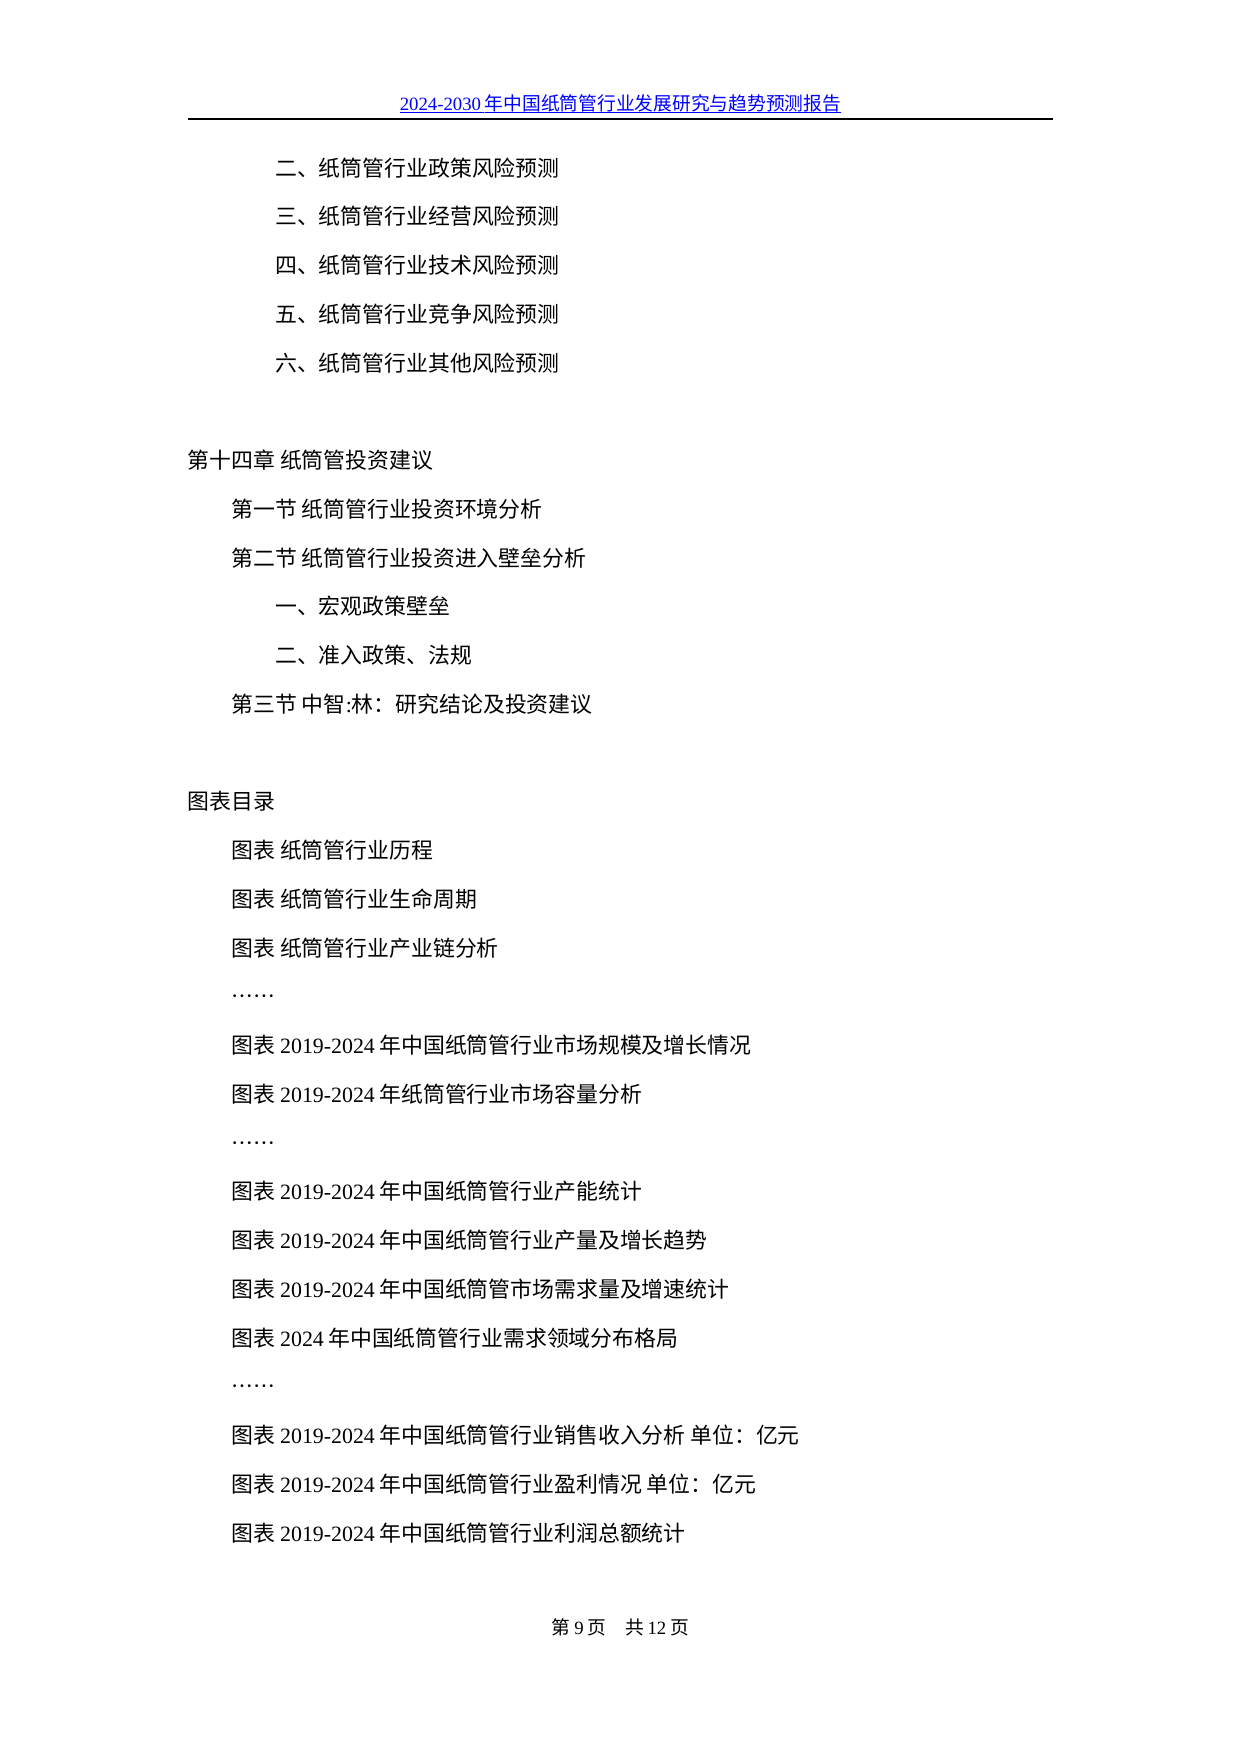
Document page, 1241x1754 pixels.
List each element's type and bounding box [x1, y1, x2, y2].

text [187, 150, 1053, 1548]
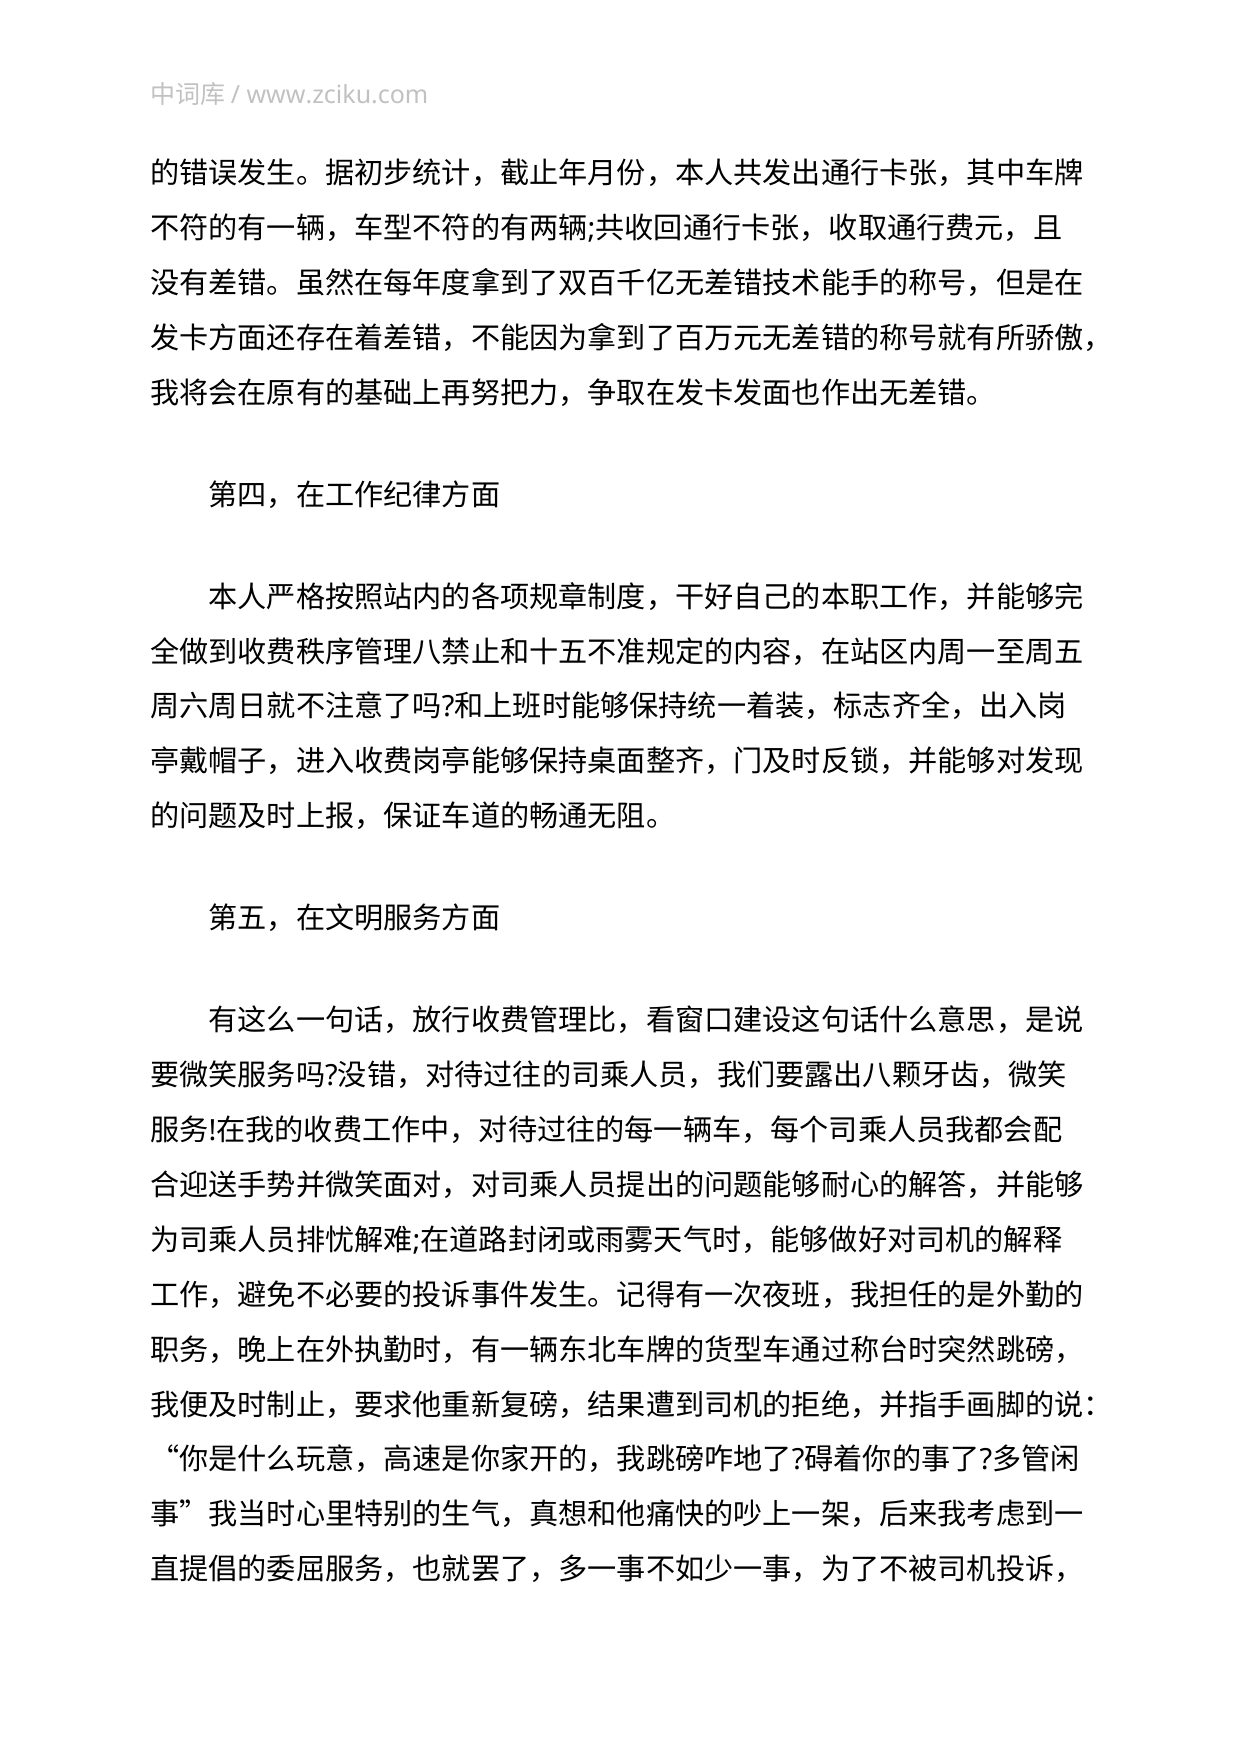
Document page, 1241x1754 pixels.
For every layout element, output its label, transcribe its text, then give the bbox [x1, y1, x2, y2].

text 第五，在文明服务方面 [150, 895, 1090, 937]
text 第四，在工作纪律方面 [150, 471, 1090, 514]
text 本人严格按照站内的各项规章制度，干好自己的本职工作，并能够完全做到收费秩序管理八禁止和十五不准规定的内容，在站区内周一至周五周六周日就不注意了吗?和上班时能够保持统一着装，标志齐全，出入岗亭戴帽子，进入收费岗亭能够保持桌面整齐，门及时反锁，并能够对发现的问题及时上报，保证车道的畅通无阻。 [150, 573, 1090, 835]
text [150, 996, 1090, 1588]
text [150, 150, 1090, 412]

- - -

WORK TO COMPLETE: Starting at the line that holds "For every layout", set down each line exactly through the last line of the records above, and no others.

OUTPUT OF THE EXERCISE:
For every layout element, output its label, transcribe its text, then give the bbox [x1, y1, x2, y2].

text 第五，在文明服务方面 [150, 895, 1090, 937]
text 第四，在工作纪律方面 [150, 471, 1090, 514]
text 本人严格按照站内的各项规章制度，干好自己的本职工作，并能够完全做到收费秩序管理八禁止和十五不准规定的内容，在站区内周一至周五周六周日就不注意了吗?和上班时能够保持统一着装，标志齐全，出入岗亭戴帽子，进入收费岗亭能够保持桌面整齐，门及时反锁，并能够对发现的问题及时上报，保证车道的畅通无阻。 [150, 573, 1090, 835]
text [150, 996, 1090, 1588]
text [150, 150, 1090, 412]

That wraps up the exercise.